# [Work item]
Each line from the first line of the entries through the line holding "white mug [752,566,800,644]" is to be restated word for word; nothing else, and no picture, belongs in the answer.

--- Data for the task ---

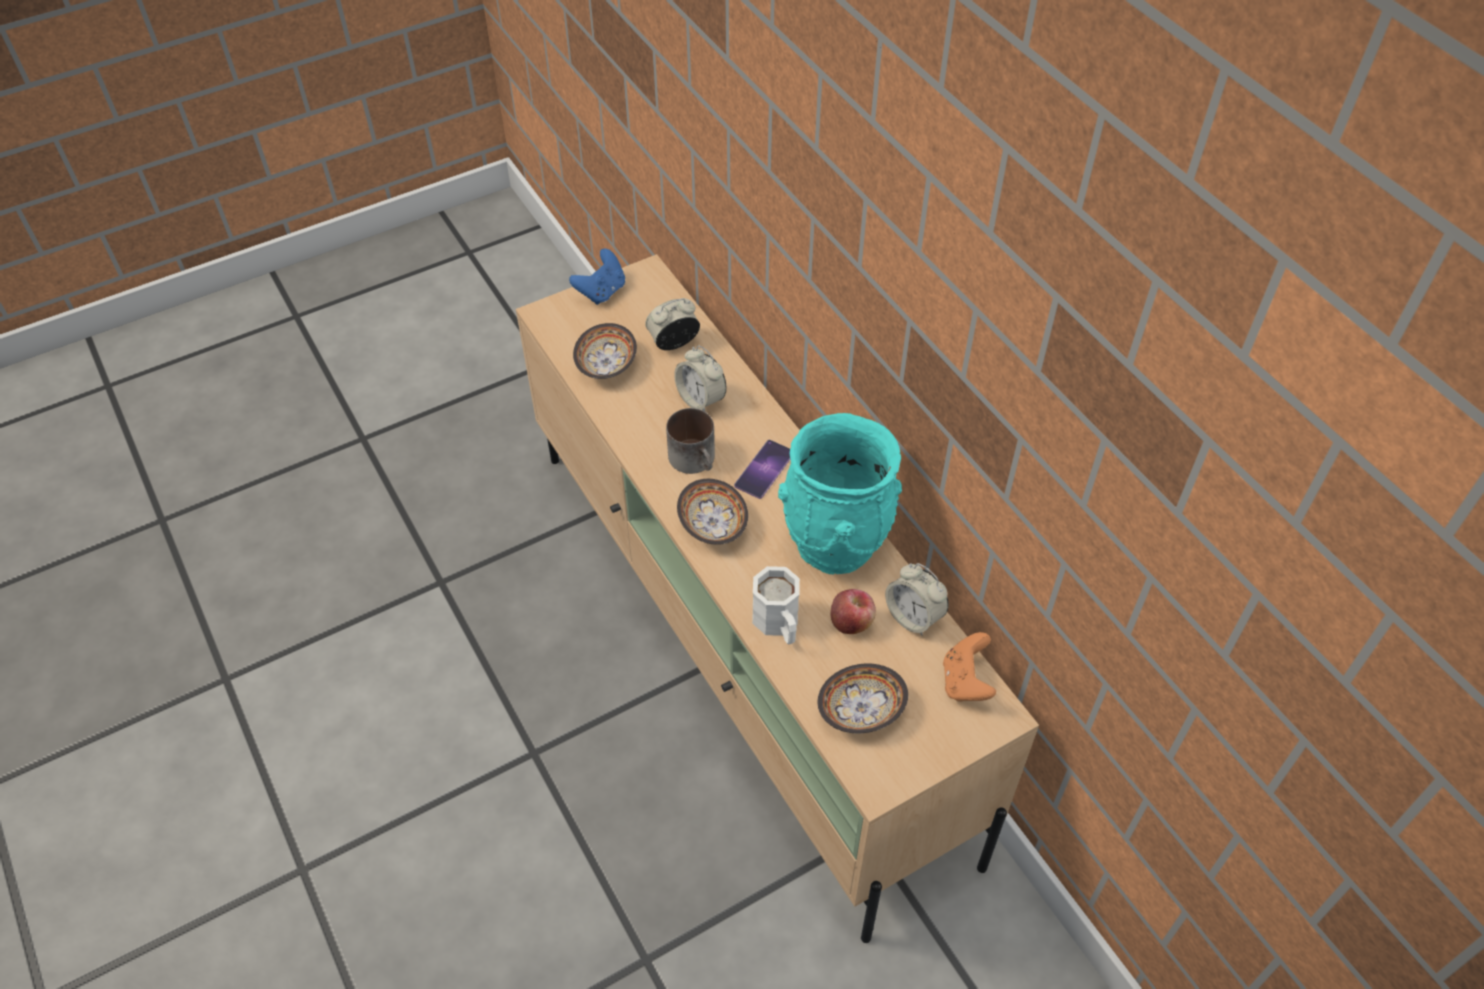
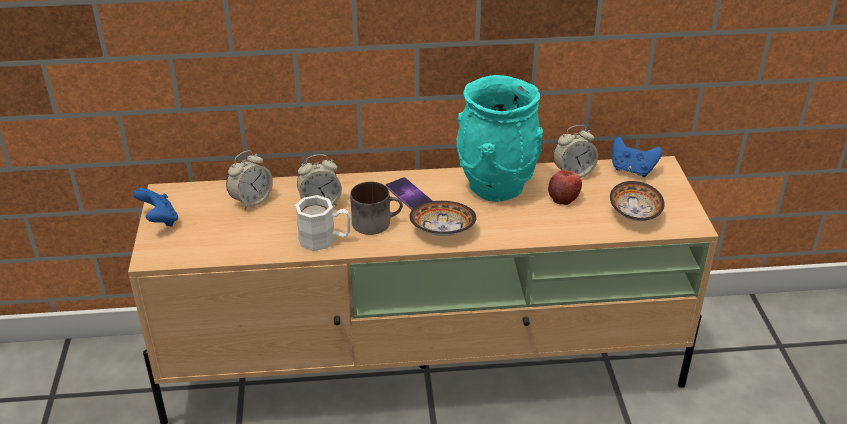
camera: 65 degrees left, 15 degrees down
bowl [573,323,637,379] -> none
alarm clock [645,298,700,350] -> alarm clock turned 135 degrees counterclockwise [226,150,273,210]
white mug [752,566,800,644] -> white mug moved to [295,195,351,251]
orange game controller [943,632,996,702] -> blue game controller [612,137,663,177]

---

# [Expected answer]
camera: 65 degrees left, 15 degrees down
bowl [573,323,637,379] -> none
alarm clock [645,298,700,350] -> alarm clock turned 135 degrees counterclockwise [226,150,273,210]
white mug [752,566,800,644] -> white mug moved to [295,195,351,251]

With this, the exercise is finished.